Kumaon doesn’t have an airport, ergo the Kumaoni Luggage cart doesn’t exist. So how come this topic? Well, Harry Potter doesn’t exist either, so humor me for 380 more words.

In another era as a busy corporate type, I traveled the world a bit. From my travel’s I realized that there is a lot you can learn about a place from its luggage carts. Yes, those boring metal things that float around at airports.

Take Paris – it has the nicest looking luggage carts, except they don’t really work very well. Go to Frankfurt airport – Germany – and you will come across wart-hog ugly carts that look like they were created by battletank designers. But then you see them on an escalator

baggage-cart-chicago
Typical US Luggage cart

– yes, on an escalator – and you realize why they are a marvel of design. Load up a German cart with luggage and walk right onto an escalator – up or down doesn’t matter – and the cart easily gets onto the escalator without a single piece of luggage falling off. And then rolls off effortlessly at the other end (This video is from Geneva, but you get the idea https://www.youtube.com/watch?v=dIVvYekG2nQ  .)  Go to the USA and you will find rather basic luggage carts that carry cheerful messages welcoming you – along with advertising panels selling stuff. And you have to pay to use the cart, of course. Credit cards welcome. Amsterdam has probably the most classy looking snub nosed little carts. Back home in India, our carts don’t move when you push them. Then you realize that you have to press down on the bar. Once the pressure is on we – and the carts – work just fine. Although the occasional squeak is par for the course.

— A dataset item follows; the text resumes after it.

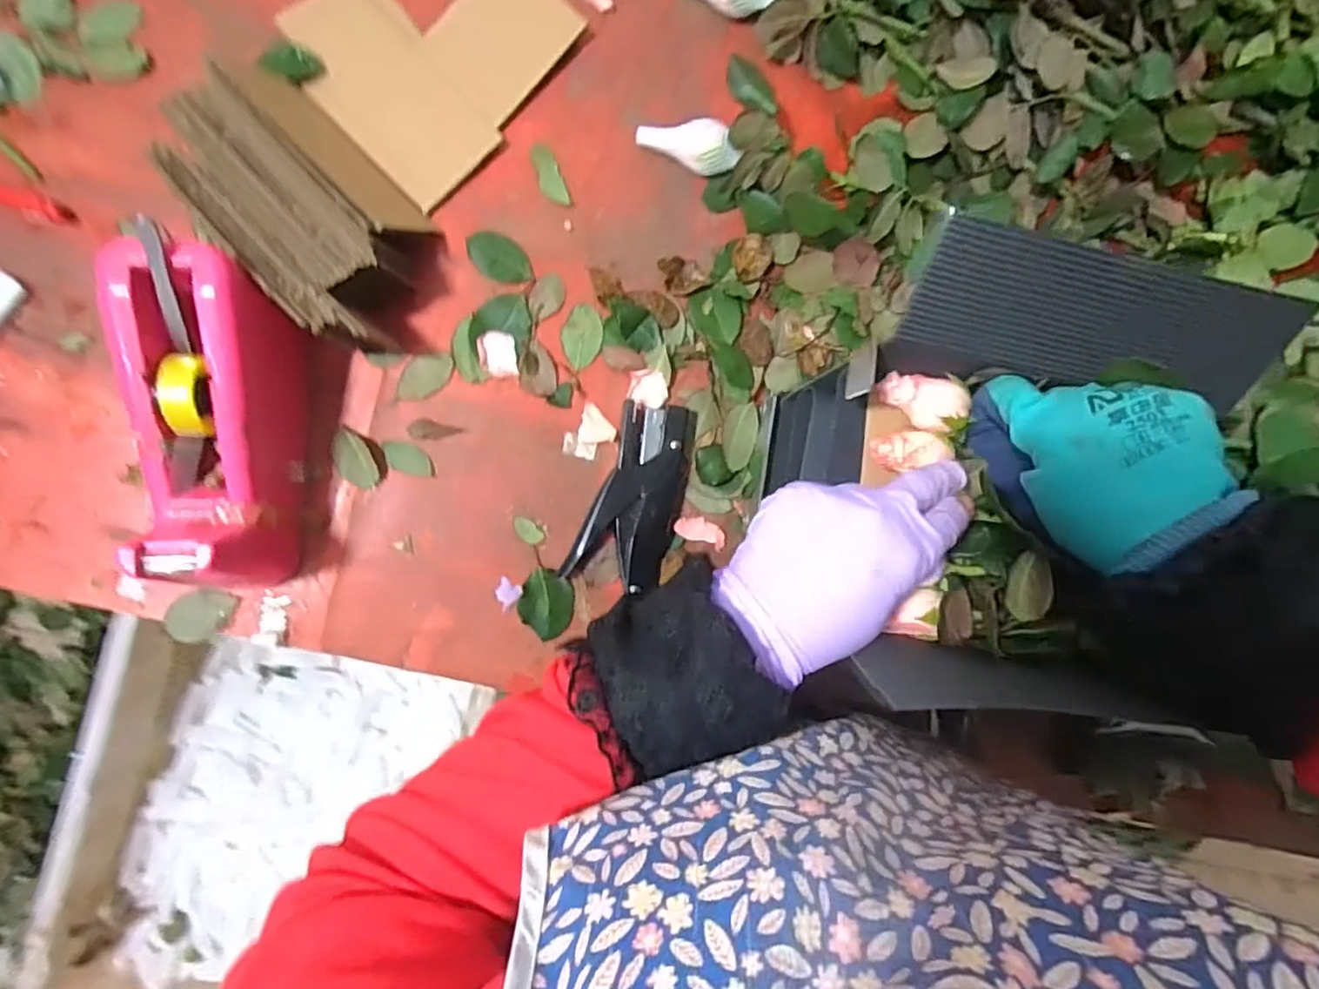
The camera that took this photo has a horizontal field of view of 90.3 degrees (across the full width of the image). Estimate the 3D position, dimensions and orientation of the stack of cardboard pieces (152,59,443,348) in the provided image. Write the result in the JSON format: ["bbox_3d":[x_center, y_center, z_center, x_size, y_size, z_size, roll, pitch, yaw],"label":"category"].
[{"bbox_3d":[-0.228,-0.190,0.430,0.182,0.086,0.111,44,85,-3],"label":"stack of cardboard pieces"}]

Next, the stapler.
[{"bbox_3d":[-0.015,0.000,0.490,0.069,0.019,0.138,17,87,-5],"label":"stapler"}]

This whole thing got me thinking about what a Kumaoni luggage cart would be like. In my mind’s eye I imagine something rather old world – probably made out of dark wood. The Kumaoni cart isn’t fast, but people would hand you the cart with a smile, and chat with you for a bit in a sing-song pahadi lilt. The cart will have a small flower vase built in with some fragrant flowers. Maybe a little bird-house as well. No cupholder, though. In Kumaon we sit and drink our tea. What’s the rush? The Kumaoni Luggage cart moves at a comfortable, relaxed pace. It would still get you there, but would make you wonder about the point of travelling anywhere else from here.

Yup, that is about how I imagine a Kumaoni luggage cart.